====== EXTRAIT DU DOCUMENT

Publié le 17/03/17 mis à jour le 08/12/20
Annie Jouga, architecte sénégalaise, enseignante et maire adjoint de l’île de Gorée, se désespère du peu d’interêt de ses compatriotes et de leurs dirigeants pour le patrimoine architectural de Dakar, et l’architecture en général. Propos recueillis devant une citronade.
« La situation de l’architecture au Sénégal est problématique. Les concours, qui constituent la voie normale pour accéder à la commande publique, n’ont plus lieu. Ils sont pourtant prévus dans les textes, mais ils sont sans cesse modifiés, le seuil est relevé, et les dérogations deviennent la règle. Au final, c’est la cooptation et le copinage qui prennent la main. Ce qui déjà ne garantit pas la bonne architecture, mais surtout bloque la commande de dizaines de “petits” architectes sénégalais comme moi.
Je ne prendrai qu’un exemple : on entend dire que ce serait Jean-Michel Wilmotte — qui n’est pas forcément mauvais, mais là n’est pas la question — à qui l’on confierait la rénovation de l’ancien palais de Justice, construit en 1957 par Daniel Babani (1914 – 2006) et Pierre Roux-Dorlut (1919 – 1995), abandonné aux chèvres et aux courants d’air depuis plus de 20 ans. La réhabilitation de ce bâtiment exceptionnel — on pense à la Cité judiciaire de Chandigarh de Le Corbusier — est une absolue nécessité, notamment pour accueillir la Biennale d’art contemporain de Dakar. Mais ouvrons ce chantier à un concours en bonne et due forme plutôt que de l’attribuer sans discussion à une star française de l’architecture ! »
Architecte résolument africaine
« Nous, les “locaux”, on se contente de commandes privées. Peu. Des bureaux, quelques maisons… A Dakar, d’après les chiffres de l’Ordre des architectes, moins de 10 % des permis de construire sont déposés par des architectes. Le reste ? Des promoteurs, des marchands de béton, beaucoup d’auto-construction… Pourtant, à l’échelle du Grand Dakar, les besoins sont énormes. C’est une ville qui est à faire, et le dernier plan de développement de l’urbanisme, souvent dévoyé, date de 2005.

============
====== DONNÉES CONSIGNÉES

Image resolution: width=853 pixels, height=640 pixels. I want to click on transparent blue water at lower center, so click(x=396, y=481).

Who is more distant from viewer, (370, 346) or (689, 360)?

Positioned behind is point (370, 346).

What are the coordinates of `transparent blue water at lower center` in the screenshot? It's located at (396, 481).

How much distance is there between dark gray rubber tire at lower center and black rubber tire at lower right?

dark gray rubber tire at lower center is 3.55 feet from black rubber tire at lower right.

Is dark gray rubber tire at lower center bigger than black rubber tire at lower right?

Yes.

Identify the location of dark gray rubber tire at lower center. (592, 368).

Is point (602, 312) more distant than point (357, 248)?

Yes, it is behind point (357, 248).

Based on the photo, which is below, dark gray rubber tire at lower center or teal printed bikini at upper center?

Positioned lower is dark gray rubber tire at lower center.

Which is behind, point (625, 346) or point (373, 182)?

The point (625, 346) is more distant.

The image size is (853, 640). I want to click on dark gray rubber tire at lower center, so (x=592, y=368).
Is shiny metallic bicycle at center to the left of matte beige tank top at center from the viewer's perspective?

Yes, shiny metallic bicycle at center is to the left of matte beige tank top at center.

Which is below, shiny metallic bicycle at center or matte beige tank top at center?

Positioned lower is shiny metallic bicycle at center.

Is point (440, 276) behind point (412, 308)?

============

- _TÂCHE DEMANDÉE 1_
D'après l'entretien avec Annie Jouga, quelle proportion des permis de construire déposés à Dakar l'est par des architectes ?
- _TÂCHE DEMANDÉE 2_
Reprenez l'entretien avec Annie Jouga immédiatement après sa dernière phrase et poursuivez-en le propos.

- _RÉPONSE FINALE 1_
Moins de 10 %, selon les chiffres de l'Ordre des architectes.

- _RÉPONSE FINALE 2_
Après mon bac en 1972 , j’ai fait mes études à l’UP6 de Paris, j’étais pressée, et l’école d’architecture de Dakar n’a ouvert qu’un an plus tard. Une fois diplômée, je suis rentrée tout de suite, et je me suis toujours sentie en phase avec la première génération d’architectes sénégalais, sortie de l’école dans les années 78/79. Je me sens complètement “architecte d’Afrique”. Il y a selon moi une vraie spécificité “panafricaine”, car on connaît à peu près partout le même climat, les mêmes besoins, les mêmes préoccupations.
Avec le recul, je me dis que pour nous qui avons commencé à exercer dans les années 1980, la période, encore très marquée par le mouvement moderne et le brutalisme, ne nous a pas laissé beaucoup de marge de créativité. Le style “soudanais-sahélien”, qui a inspiré les pavillons de l’exposition coloniale de Paris en 1931, très emblématique de la présence française mais aussi culturellement proche de nous et climatiquement bien pensé, était hélas un peu passé de mode, mal considéré, oublié… Seule bouffée d’oxygène : une loi sénégalaise, impulsée en 1978 par Leopold Sedar Senghor et basée sur la notion de “parallélisme asymétrique”, a pu donner quelques beaux objets. Le principe : dans la vie, rien n’est vraiment symétrique ; coupez un corps en deux dans le sens de la longueur, et vous aurez deux moitiés assez semblables mais différentes… En architecture, cette théorie crée des ruptures, de jolis vertiges et des jeux de lumière intéressants sous le soleil des tropiques. Mais ce qui est en vogue auprès de nos dirigeants, c’est un style pompeux et totalement indéfinissable, comme l’OVNI de la Banque centrale d’Afrique de l’Ouest signé par notre grand architecte officiel, Pierre Goudiaby Atepa… »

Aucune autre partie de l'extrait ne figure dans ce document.